Fiche technique :

Notre avis sur SHOWING UP

Showing Up ou comment la Vie nourrit l’Art, comment l’Art imite la Vie.

Ecrit et réalisé par la cinéaste américaine Kelly Reichardt, Showing Up dépeint avec tendresse et lucidité le quotidien d’une artiste sculptrice et plus particulièrement de ses créations, dont elle puise l’inspiration des inhérences banales et chaotiques de son existence.

Ce nouveau long-métrage, présenté au festival de Cannes en 2022, est l’occasion pour la réalisatrice-scénariste de retrouver son actrice fétiche, Michelle Williams, qui marque leur quatrième collaboration depuis leur tout premier film Wendy & Lucy, sortie en 2008. L’actrice de Certain Women campe ici le rôle de Lizzie, une artiste antipathique, pas vraiment heureuse et égoïste qui doit présenter dans quelques jours sa première exposition. Malheureusement pour elle, des événements extérieurs viennent perturber sa tranquillité d’esprit et l’empêchent de travailler sereinement sur les oeuvres qu’elle devra prochainement exposer.

Avec Showing Up, Kelly Reichardt déconstruit habilement le mythe de l’artiste et du génie créatif qui se cache derrière le nom. L’histoire, qui se déroule chronologiquement sur quelques jours avant son vernissage, entraîne le spectateur dans le quotidien solitaire de Lizzie et du chaos environnant qui gravite autour d’elle : un ballon d’eau-chaude qui ne marche plus, un chat qui n’en fait qu’à sa tête, un pigeon malade, une famille de plus en plus dysfonctionnelle. Malgré tout ces petits tracas qui ne nous paraissent pas tout à fait débordant, on comprend rapidement qu’ils deviennent sources d’angoisses en même temps qu’ils sont les fondements  même de son inspiration.
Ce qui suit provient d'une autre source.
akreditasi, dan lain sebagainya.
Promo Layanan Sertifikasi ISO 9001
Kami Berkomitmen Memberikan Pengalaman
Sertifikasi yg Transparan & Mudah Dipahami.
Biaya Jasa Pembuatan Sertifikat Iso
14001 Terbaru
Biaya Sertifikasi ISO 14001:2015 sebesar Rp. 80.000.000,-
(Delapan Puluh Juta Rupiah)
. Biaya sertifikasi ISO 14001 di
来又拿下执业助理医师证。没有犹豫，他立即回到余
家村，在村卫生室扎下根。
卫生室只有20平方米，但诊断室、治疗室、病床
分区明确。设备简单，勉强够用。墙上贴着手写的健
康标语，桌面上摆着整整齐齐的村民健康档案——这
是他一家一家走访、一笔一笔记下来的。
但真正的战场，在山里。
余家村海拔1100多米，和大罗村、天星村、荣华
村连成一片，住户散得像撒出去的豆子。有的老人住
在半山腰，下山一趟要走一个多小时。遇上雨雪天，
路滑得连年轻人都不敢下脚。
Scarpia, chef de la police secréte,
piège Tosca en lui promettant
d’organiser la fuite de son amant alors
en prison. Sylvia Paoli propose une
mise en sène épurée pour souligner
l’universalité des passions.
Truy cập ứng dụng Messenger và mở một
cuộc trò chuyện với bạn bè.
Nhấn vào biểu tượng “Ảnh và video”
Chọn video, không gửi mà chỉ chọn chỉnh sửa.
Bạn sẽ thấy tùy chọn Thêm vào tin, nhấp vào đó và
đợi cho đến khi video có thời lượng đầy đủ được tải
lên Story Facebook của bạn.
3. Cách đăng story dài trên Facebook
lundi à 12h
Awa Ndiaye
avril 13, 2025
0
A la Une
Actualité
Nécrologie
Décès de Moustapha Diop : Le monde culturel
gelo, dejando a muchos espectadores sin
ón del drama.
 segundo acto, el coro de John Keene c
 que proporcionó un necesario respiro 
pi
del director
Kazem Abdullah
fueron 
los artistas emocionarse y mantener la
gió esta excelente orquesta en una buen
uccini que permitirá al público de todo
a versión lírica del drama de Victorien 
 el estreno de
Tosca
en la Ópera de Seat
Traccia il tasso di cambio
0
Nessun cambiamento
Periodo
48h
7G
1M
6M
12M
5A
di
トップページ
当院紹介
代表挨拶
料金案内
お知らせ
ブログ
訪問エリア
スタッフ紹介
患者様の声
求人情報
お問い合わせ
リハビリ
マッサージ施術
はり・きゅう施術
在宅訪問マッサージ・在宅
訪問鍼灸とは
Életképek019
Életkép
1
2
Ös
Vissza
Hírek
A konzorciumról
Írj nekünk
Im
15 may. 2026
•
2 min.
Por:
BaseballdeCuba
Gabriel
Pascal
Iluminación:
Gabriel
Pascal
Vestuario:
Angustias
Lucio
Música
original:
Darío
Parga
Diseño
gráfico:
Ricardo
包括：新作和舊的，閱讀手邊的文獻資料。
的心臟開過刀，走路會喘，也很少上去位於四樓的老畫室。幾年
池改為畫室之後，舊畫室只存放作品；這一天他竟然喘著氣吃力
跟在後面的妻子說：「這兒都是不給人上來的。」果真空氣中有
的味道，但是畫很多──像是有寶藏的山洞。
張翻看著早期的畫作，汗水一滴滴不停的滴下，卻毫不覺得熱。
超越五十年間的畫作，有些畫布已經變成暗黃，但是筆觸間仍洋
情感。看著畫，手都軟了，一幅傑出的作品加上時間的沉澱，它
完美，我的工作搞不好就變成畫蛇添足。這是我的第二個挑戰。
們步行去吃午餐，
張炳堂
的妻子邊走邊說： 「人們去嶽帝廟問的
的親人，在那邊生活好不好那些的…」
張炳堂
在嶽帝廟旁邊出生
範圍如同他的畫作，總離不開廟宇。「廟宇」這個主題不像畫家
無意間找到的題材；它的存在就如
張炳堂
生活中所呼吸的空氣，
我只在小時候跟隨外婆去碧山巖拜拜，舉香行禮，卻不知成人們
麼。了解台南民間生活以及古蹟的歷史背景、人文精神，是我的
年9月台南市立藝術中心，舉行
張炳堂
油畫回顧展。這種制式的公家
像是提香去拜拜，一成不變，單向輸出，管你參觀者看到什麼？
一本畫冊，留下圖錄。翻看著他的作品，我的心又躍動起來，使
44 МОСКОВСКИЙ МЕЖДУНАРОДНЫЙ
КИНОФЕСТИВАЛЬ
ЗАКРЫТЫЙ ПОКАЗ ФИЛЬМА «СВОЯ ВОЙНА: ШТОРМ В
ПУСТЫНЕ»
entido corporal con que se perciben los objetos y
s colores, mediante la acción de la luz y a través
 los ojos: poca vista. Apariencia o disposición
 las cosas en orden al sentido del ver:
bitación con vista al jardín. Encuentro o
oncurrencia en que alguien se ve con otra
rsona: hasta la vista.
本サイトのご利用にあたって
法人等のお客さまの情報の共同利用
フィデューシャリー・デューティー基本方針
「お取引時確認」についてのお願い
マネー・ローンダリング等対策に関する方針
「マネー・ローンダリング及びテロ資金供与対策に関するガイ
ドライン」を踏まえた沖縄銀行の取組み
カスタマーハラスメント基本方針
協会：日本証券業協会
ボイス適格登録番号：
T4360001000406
La cinéaste met particulièrement l’accent sur deux aspects distinct de la personnalité d’artiste : à travers le personnage de Jo (interprétée par la géniale Hong Chau), celle de l’artiste libre et entourée, qui se révèle être de nature plutôt instable,  insouciante et qui n’en fait qu’à sa tête. Et de l’autre, celle de Lizzie, l’artiste au tempérament plus renfermer, solitaire et insipide mais qui se dévoile être au final une personnalité beaucoup plus attachante, intéressante et responsable  qu’il n’y paraît. Cette évolution notable fait grandement partie de l’intelligence et la richesse du scénario  co-écrit avec  Jonathan Raymond

La symbolique de l’animal qui occupe pendant un court instant la vie d’un l’artiste est également une partie intégrante de Showing Up. En recueillant bien malgré-elle l’oiseau blessé par son chat dont elle s’était débarrassée, Lizzie transfigure sur cet animal fragile la figure de son mal-être personnel et révèle au spectateur une autre facette de sa personnalité que l’on n’aurait pas soupçonnée. L’autre idée du film provient du fait que l’art reste le médium le plus puissant et le plus accessible pour absorber, matérialiser et transmettre des émotions qui sont parfois hors de notre portée ou de notre propre langage.

A mi-chemin entre le cinéma indépendant américain et le documentaire, la réalisatrice propose un film à la fois clairvoyant et bienveillant sur les affres et pérégrinations de la vie d’artiste qu’on idéalise. La simplicité de sa mise en scène, l’écriture à double sens et le caractère très naturel de ce nouveau long-métrage confirme que oui, Kelly Reichardt mérite amplement son titre de grande cinéaste américaine de notre époque.